MARIANO BRIZZOLA
Buenos Aires Argentina but also Uruguayan citizen May 11, 1979
I spent some intrauterine months in Montevideo. I was born in a hospital in Buenos Aires. I grew up and lived until adolescence in the Munro neighborhood with my mother, grandfather, grandmother. uncle, aunt and my dog. Summers were spent in (La Teja) Montevideo, at my great-grandmother Justina's. At 9 I was hit by a car and I survived, at ten I took two rolls of photos, I did not stop drawing and talking. at 13 I went to live with my mother and my stepfather who adopted me, they changed my last name, I repeated, they changed schools, I started playing bass, I put together a band, I left the bass for the guitar, I put together another band , I stopped drawing, I left the band, I went back to drawing, to painting, I started working, I met my dad, my dad died, I had a bad time, I kept working and quitting. at 24 I bought a Nikon FE. At 35 I stopped taking pictures with a camera. sporadically I do something with the phone, mostly in the form of micro videos of 8 to 15 seconds. I trained with a basic photography course. then I did a couple of workshops in which I highlight two clinical / editing. one with Fabiana Barreda in 2009 and another with Alberto Goldenstein in 2012. I started showing photos in 2007 in galleries, art fairs (arg/uru/peru), cultural centers, museums, etc. I got some mentions and awards here in Argentina. They search for anything on google, in a cv or interview that must be floating around. I am interested in the spaces of this part of the south of the world, places related to my personal history, elements that come from several decades ago but that still coexist with us today. a lot of chromatic and compositional emphasis. much memory, much past in the present. "nostalgic celebration"

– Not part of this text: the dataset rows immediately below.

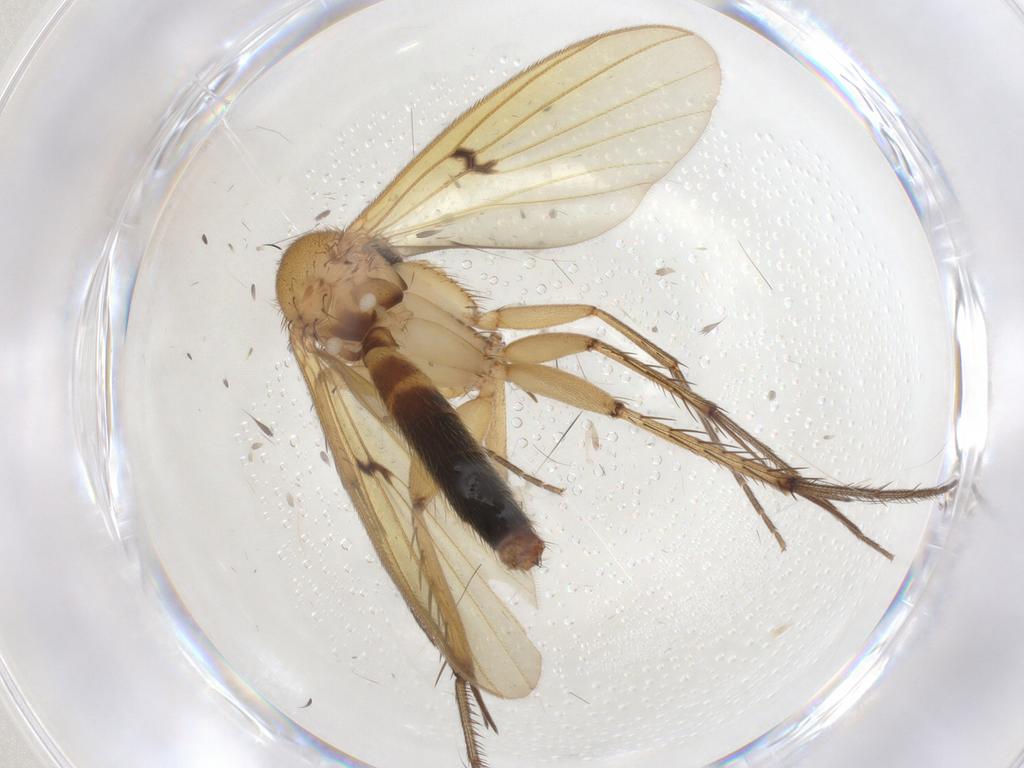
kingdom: Animalia
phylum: Arthropoda
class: Insecta
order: Diptera
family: Mycetophilidae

When and where did you start photographing?
MB: In 1989/1990 I made 2 rolls (I was 10 years old) I asked relatives to take me to photograph the center of the city of Buenos Aires. Then I didn't shoot again with the intention of doing something until 2005.
Who/ Whom has been the reference of your photography?
MB: I recall the work of Lee Friadlander, Josef Koudelka, William Eggleston, Helen Levitt, Saul Leiter, Joel Meyerowitz, Vivian Maier, Robert Frank, to mention some of the most relevant names.
What do you want to communicate through your photographs?
MB: Over time I realized that the answer is: relief
What does street and documentary photography mean to you?
MB: A way for someone else to know your memories, what passed through your eyes and through your heart.
How are your life experiences reflected in the subjects we see in your photographs?
MB: Possibly they are reflected through the search of calm, silence, relief. Although much of what is seen in them has deteriorated over time, I think they preserve that, not each element itself, but the conjunction and how they are arranged.